How to organize a IR task with ir_datasets

This guide shows you how to organize an information retrieval shared task or experiment with ir_datasets in TIRA. Please contact the TIRA admins or comment below this thread if you want to organize a Shared Task using TIRA and have any questions or problems, we are happy to help.

We also have a dedicated tutorial for the ir-lab in 2023.

Screencast

Here we provide a short screencast on how organizers of shared tasks can deploy their shared task in TIRA:

If you prefer written instructions, the content of the screencast above is documented here:

Step-by-Step Guide: How to organize your IR task with ir_datasets in TIRA

For this tutorial, we assume that you have already prepared a docker image with the ir_datasets integration for your task (or that the dataset you want to use is already in the main branch of ir_datasets so that our default ir_datasets image already covers your dataset). If you do not yet have prepared this docker image, please follow the ir_datasets tutorial for TIRA that will guide you to create your docker image for a new dataset in 15 minutes.

Step 0: Requirements

To finish the tutorial, you will need a Docker installation on your machine. We will use the docker image webis/tira-ir-datasets-starter:0.0.47-pangram as example on how to add a new custom dataset via ir_datasets.

Step 1: Register To TIRA

Please create create an account and login to TIRA.

This tutorial is available in written instructions but also as a screencast that guides through all steps in a video/screencast .

Step 2: Add a Orga-Team for Your Organization

You can skip this step if you are already part of an organizer team in TIRA. If one of your colleagues already has created the organizer team, please let them add your account to the existing team (to see existing groups, please look at https://www.tira.io/g).

If you want to create a new organizer team, please click on “Organize Task” on the start page of TIRA and fill out the form.

Step 3: Add a Task

If the task already exists, you can skip this step.

To add a new task you must be part of an organizer team (get invited to a team if the team already exists, or go back to step 2). Please click on “Add Task” on the start page of TIRA and fill out the form to add a new task.

Step 4: Add a Dataset to your Task

Click on your new task on the start page of TIRA to go to the task page.
Click on “Import Existing Dataset” to import the new dataset via your ir_dataset docker image.
To import the ir_datasets data from the tutorial, please add pangrams as dataset name and webis/tira-ir-datasets-starter:0.0.47-pangram as docker image (this image is the result from the tutorial uploaded to docker hub).
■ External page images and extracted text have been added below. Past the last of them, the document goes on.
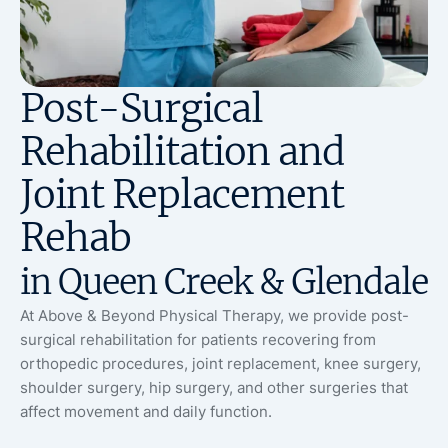
Post-Surgical
Rehabilitation and
Joint Replacement
Rehab
in Queen Creek & Glendale
At Above & Beyond Physical Therapy, we provide post-
surgical rehabilitation for patients recovering from
orthopedic procedures, joint replacement, knee surgery,
shoulder surgery, hip surgery, and other surgeries that
affect movement and daily function.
Click on “Import IRDS Dataset” after you have filled out the dataset name and the docker image. Importing might take a while (please do not click the button multiple times).
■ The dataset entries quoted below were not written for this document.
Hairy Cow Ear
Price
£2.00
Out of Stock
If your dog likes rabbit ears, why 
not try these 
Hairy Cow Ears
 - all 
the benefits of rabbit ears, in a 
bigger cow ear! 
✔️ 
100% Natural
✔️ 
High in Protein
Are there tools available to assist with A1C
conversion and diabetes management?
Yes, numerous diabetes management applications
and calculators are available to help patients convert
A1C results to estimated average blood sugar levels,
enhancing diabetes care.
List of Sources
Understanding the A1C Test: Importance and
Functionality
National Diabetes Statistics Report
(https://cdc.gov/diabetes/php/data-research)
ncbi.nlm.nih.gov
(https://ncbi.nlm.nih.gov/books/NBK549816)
Step 5: Final End-to-End Tests

We now have imported the task to TIRA.
To run a baseline, please click on “Submit” on your task page.
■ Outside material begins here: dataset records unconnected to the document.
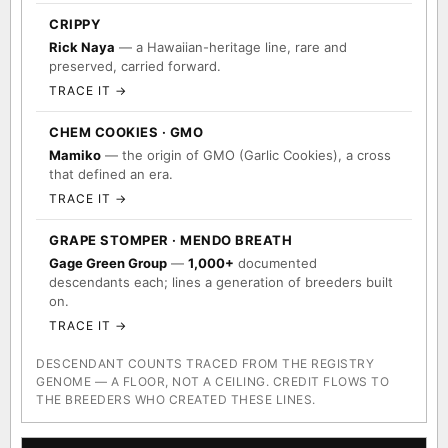
CRIPPY
Rick Naya
— a Hawaiian-heritage line, rare and
preserved, carried forward.
TRACE IT →
CHEM COOKIES · GMO
Mamiko
— the origin of GMO (Garlic Cookies), a cross
that defined an era.
TRACE IT →
GRAPE STOMPER · MENDO BREATH
Gage Green Group
—
1,000+
documented
descendants each; lines a generation of breeders built
on.
TRACE IT →
DESCENDANT COUNTS TRACED FROM THE REGISTRY
GENOME — A FLOOR, NOT A CEILING. CREDIT FLOWS TO
THE BREEDERS WHO CREATED THESE LINES.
Following the general ir_datasets TIRA tutorial, we use existing baselines:

  • webis/tira-ir-starter-pyterrier:0.0.1-base as image, and
  • /workspace/run-pyterrier-notebook.py --input $inputDataset --output $outputDir --notebook /workspace/full-rank-pipeline.ipynb as command, which employs BM25 retrieval.

On your submission page (after clicking on “Submit” on the task page), please do the following:

  1. Click on “Docker Submission” → “Upload Images” to upload your image to your dedicated registry. You can tag the image webis/tira-ir-starter-pyterrier:0.0.1-base accordingly, e.g., if your image should have the name registry.webis.de/code-research/tira/tira-user-<YOUR-USER-ACCOUNT>/pyterrier:0.0.1, please run docker pull webis/tira-ir-starter-pyterrier:0.0.1-base to pull the image to your system, then docker tag webis/tira-ir-starter-pyterrier:0.0.1-base registry.webis.de/code-research/tira/tira-user-<YOUR-USER-ACCOUNT>/pyterrier:0.0.1 to tag the image accordingly, and subsequently push the image as documented in your personalized documentation for uploading images.
  2. Click on “Docker Submission” → “Add Container” to add your new software. Select the just uploaded docker image (you might have to click on “Refresh Images” and/or wait a bit so that the image is added to the drop down) and speficy as command /workspace/run-pyterrier-notebook.py --input $inputDataset --output $outputDir --notebook /workspace/full-rank-pipeline.ipynb. Then click on “Add Container”.
  3. Refresh the page so that the new software is shown.
  4. Click on “Docker Submission” → your newly added software, select the resources for execution, the dataset, and then click on “Run Container” to run your software.

Congratulations, you now have added your dataset to TIRA and have executed a first baseline run.
After your run was successfully executed, you can see the results, evaluation, and leaderboards.